Het vorenstaande laat echter onverlet dat verweerster bij het afgeven van haar verklaring aan de Raad wist of had dienen te weten dat deze in een gerechtelijke procedure gebruikt zou gaan worden. In een dergelijke situatie mocht van verweerster verwacht worden dat zij haar bewoordingen zeer zorgvuldig zou kiezen en in ieder geval zich zou onthouden van waardeoordelen klaagster betreffende alsmede het doen van suggesties. Daarvan is in casu geen sprake geweest.

Op grond van het vorenstaande moet worden geconcludeerd dat de klacht deels gegrond is. Het college is van oordeel dat kan worden volstaan met een waarschuwing. Daarbij overweegt het college dat een waarschuwing slechts de onjuistheid van een handelwijze naar voren brengt, zonder hierop het stempel van laakbaarheid te drukken.

6. De beslissing

Het college:

-          verklaart de klacht deels gegrond

-          waarschuwt verweerster

-          wijst  de klacht voor het overige  af.

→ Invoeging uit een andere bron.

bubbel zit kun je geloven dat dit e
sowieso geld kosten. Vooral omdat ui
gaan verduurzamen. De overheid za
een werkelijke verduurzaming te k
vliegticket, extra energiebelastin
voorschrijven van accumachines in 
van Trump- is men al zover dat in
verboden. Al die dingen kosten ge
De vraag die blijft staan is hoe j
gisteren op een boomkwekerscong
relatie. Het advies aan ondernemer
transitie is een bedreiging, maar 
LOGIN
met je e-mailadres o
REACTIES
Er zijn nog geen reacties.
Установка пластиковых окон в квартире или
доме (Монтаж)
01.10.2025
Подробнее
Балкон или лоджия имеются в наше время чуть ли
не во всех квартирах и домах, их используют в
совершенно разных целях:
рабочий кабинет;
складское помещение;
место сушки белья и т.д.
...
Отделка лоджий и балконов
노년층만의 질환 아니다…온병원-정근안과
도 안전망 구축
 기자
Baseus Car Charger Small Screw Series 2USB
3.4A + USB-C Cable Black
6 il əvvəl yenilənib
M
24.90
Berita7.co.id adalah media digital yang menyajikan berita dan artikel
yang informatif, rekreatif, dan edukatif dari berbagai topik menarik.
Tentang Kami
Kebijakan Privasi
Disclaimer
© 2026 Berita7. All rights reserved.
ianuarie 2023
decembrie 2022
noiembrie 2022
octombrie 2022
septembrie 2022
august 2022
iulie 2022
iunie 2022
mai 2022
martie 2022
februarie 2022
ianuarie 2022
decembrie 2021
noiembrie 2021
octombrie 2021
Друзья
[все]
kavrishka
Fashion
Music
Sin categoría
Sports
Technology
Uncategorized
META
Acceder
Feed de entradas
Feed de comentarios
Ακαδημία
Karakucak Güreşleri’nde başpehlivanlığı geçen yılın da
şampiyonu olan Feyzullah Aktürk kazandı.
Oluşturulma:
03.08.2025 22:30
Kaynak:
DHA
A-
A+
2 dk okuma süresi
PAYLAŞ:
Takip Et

Aldus beslist door mr. C.D.M. Lamers als voorzitter, mr. A.H.M.J.F. Piëtte als lid-jurist,

A. de Jong, J.L.M. van Helmond en J.D.M. Schelfhout als leden-beroepsgenoten, in aanwezigheid van mr. C.H.S.M. van Balen als secretaris en in het openbaar uitgesproken

op 1 februari 2017 in aanwezigheid van de secretaris.